Tokenizing words by preserving certain words with arithmetic and logical operators in python 3?


While tokenizing multiple sentences from a large corpus, I need to preserve certain words as in its original form like .Net, C#, C++. I also want to remove the punctuation marks (.,!_-()=*&^%$@~ etc.) but need to preserve the words like .net, .htaccess, .htpassword, c++ etc.

I have tried both nltk.word_tokenize and nltk.regexp_tokenize, but I am not getting the expected output.

Please help me in fixing the aforementioned issue.

The code:

import nltk
from nltk import regexp_tokenize
from nltk.corpus import stopwords


def pre_data():
    tokenized_sentences = nltk.sent_tokenize(tokenized_raw_data)
    sw0 = (stopwords.words('english'))
    sw1 = ["i.e", "dxint", "hrangle", "idoteq", "devs", "zero"]
    sw = sw0 + sw1
    tokens = [[word for word in regexp_tokenize(word, pattern=r"\s|\d|[^.+#\w a-z]", gaps=True)] for word in tokenized_sentences]
    print(tokens)
pre_data()

The tokenized_raw_data is a normal text file.
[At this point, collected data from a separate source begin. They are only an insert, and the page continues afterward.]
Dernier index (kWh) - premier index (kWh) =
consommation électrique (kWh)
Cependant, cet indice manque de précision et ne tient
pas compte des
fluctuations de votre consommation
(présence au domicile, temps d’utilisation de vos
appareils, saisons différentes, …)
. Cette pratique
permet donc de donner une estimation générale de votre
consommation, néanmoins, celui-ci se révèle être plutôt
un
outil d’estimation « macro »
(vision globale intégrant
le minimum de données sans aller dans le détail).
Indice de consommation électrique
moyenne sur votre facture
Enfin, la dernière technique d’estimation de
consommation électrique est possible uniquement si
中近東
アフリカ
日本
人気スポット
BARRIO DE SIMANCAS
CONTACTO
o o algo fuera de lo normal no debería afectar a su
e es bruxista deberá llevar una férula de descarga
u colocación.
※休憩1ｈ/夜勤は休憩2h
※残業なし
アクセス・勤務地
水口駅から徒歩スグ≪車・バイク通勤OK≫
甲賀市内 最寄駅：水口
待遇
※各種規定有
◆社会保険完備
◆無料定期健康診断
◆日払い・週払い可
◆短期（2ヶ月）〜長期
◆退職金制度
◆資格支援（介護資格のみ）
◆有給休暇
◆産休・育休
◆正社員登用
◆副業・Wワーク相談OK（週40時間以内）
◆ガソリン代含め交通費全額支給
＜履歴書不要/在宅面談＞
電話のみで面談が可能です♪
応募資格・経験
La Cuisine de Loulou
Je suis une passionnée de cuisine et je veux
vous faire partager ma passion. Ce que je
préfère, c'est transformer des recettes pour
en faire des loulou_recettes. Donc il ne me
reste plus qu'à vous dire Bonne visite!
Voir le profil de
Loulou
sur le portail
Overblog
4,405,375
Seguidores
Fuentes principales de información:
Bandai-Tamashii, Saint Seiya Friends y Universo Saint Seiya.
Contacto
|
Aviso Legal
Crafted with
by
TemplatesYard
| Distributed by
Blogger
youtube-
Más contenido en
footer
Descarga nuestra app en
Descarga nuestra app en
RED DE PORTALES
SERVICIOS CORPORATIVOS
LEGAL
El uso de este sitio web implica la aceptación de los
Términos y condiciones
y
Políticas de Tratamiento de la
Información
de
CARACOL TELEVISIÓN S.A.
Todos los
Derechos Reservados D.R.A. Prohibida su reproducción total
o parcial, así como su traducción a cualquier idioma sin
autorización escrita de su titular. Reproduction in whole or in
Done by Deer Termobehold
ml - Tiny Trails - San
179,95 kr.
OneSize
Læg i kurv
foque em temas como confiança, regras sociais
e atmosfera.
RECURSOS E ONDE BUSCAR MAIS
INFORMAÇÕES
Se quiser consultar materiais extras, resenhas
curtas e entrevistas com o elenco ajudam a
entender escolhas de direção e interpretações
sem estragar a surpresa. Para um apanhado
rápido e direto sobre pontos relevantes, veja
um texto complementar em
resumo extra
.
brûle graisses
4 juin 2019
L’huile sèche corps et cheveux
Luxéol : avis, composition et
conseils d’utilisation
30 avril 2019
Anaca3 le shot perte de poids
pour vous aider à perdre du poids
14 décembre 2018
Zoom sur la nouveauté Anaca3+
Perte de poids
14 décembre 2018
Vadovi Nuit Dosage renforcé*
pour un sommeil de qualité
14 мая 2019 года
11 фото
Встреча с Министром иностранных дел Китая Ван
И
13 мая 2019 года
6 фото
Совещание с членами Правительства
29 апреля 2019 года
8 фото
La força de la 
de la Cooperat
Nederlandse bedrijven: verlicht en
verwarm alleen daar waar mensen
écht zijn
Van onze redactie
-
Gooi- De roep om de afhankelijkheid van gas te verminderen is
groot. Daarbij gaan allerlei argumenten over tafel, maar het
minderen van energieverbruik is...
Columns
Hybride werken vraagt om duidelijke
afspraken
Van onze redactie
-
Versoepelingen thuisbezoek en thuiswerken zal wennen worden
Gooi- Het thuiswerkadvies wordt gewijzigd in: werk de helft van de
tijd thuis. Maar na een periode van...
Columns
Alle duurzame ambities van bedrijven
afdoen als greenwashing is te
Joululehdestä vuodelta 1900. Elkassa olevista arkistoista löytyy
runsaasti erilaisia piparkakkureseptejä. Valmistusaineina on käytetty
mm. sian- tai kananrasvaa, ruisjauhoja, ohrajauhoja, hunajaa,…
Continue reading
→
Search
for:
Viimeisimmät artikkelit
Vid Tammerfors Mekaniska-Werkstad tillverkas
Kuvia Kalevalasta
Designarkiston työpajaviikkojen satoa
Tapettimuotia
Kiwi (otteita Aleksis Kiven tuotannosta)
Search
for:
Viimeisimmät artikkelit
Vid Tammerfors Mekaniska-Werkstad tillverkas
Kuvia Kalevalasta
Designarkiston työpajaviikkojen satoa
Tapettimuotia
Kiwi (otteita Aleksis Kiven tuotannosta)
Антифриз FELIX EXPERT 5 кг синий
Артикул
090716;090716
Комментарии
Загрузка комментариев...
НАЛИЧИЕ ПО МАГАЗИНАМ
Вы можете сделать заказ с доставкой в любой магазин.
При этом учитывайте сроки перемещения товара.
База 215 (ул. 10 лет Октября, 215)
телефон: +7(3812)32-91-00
It contains multiple sentences with white spaces in between and consisting of words like .blog, .net, c++, c#, asp.net, .htaccess etc.

Example

['.blog is a generic top-level domain intended for use by blogs'.,

'C# is a general-purpose, multi-paradigm programming language'.,

'C++ is object-oriented programming language'.]


Solution

  • This solution covers the given examples and preserves words like C++, C# asp.net and so on while removing normal punctuation.

    import nltk
    
    paragraph = (
            '.blog is a generic top-level domain intended for use by blogs. '
            'C# is a general-purpose, multi-paradigm programming language. '
            'C++ is object-oriented programming language. '
            'asp.net is something very strange. '
            'The most fascinating language is c#. '
            '.htaccess makes my day!'
    )
    
    def pre_data(raw_data):
        tokenized_sentences = nltk.sent_tokenize(raw_data)
        tokens = [nltk.regexp_tokenize(sentence, pattern='\w*\.?\w+[#+]*') for sentence in tokenized_sentences]
        return tokens
    
    tokenized_data = pre_data(paragraph)
    print(tokenized_data)
    

    Out

    [['.blog', 'is', 'a', 'generic', 'top', 'level', 'domain', 'intended', 'for', 'use', 'by', 'blogs'], 
     ['C#', 'is', 'a', 'general', 'purpose', 'multi', 'paradigm', 'programming', 'language'], 
     ['C++', 'is', 'object', 'oriented', 'programming', 'language'], 
     ['asp.net', 'is', 'something', 'very', 'strange'], 
     ['The', 'most', 'fascinating', 'language', 'is', 'c#'], 
     ['.htaccess', 'makes', 'my', 'day']]
    

    However, this simple regular expression will probably not work for all technical terms in your texts. Provide full examples for a more general solution.